Guinea officials appear much more concerned that uneducated bandits in possession of Ebola blood will either touch the blood and contract the virus or somehow place others at risk of being exposed to it, however. Sakoba Keita, the head of Guinea’s Ebola response program, told reporters, “The real risk is that other people touch the cooler and have contact with the liquid.” Such situations involving bandits spreading toxic materials are far from unheard of. In one particularly prominent event known as the Goiania Incident, bandits stole radioactive materials from an abandoned hospital in Brazil and sold it to interested but uninformed parties attracted to the blue radioactive glow of the materials. Two-hundred forty-nine people were ultimately contaminated by the time authorities curbed the spread of the materials.

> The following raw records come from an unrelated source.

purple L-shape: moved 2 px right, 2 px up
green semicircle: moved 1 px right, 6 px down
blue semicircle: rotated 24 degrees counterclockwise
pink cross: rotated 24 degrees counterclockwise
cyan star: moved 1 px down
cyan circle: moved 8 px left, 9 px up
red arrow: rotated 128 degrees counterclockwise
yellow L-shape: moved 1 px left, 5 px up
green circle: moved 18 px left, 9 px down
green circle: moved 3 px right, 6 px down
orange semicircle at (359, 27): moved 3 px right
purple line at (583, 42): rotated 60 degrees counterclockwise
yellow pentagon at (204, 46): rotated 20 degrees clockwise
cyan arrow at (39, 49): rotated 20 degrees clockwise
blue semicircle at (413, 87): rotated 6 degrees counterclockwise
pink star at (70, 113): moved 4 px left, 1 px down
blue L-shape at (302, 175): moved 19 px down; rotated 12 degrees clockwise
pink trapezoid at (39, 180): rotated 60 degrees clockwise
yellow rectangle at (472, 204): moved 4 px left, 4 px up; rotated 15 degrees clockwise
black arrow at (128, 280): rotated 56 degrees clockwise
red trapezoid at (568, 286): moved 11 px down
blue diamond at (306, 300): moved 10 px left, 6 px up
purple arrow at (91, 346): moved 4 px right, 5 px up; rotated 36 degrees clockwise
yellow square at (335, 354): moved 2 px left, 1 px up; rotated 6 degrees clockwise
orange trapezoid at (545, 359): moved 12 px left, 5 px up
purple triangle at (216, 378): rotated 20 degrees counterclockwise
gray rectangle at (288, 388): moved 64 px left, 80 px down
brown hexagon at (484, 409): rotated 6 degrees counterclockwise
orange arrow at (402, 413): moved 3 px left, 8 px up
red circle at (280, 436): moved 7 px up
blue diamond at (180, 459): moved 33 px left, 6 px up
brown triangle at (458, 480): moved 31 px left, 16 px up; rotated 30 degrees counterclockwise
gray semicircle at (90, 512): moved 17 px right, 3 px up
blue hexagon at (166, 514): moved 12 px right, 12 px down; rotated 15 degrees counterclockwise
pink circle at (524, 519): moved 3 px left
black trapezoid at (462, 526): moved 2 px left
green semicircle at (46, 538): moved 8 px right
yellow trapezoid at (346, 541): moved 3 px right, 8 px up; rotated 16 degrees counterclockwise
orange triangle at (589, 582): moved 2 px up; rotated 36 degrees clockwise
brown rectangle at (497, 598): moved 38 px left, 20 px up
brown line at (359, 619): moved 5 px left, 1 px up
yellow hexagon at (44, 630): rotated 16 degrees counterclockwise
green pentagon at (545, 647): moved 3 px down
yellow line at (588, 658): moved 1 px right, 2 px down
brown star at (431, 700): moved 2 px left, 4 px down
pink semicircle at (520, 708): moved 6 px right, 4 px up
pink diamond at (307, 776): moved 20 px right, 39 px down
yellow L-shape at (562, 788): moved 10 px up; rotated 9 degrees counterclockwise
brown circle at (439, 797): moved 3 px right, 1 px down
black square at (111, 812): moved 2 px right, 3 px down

Robbers knowingly in possession of Ebola, unlike those possessing poisonous radioactive materials, may however find themselves with an audience looking to buy just that. As the Ebola outbreak has spread in West Africa, and the potency of the virus to destroy entire communities become more prominent in international media, reports have surfaced that it has caught the attention of terrorist organizations interested in the mass killing of thousands, if not millions, of people. In October, a national security expert predicted to Forbes magazine that the Ebola virus would be particularly of interest to members of the Islamic State, who could turn themselves into “bioweapons” by injecting themselves or coming into contact with the virus, then contacting as many people as possible.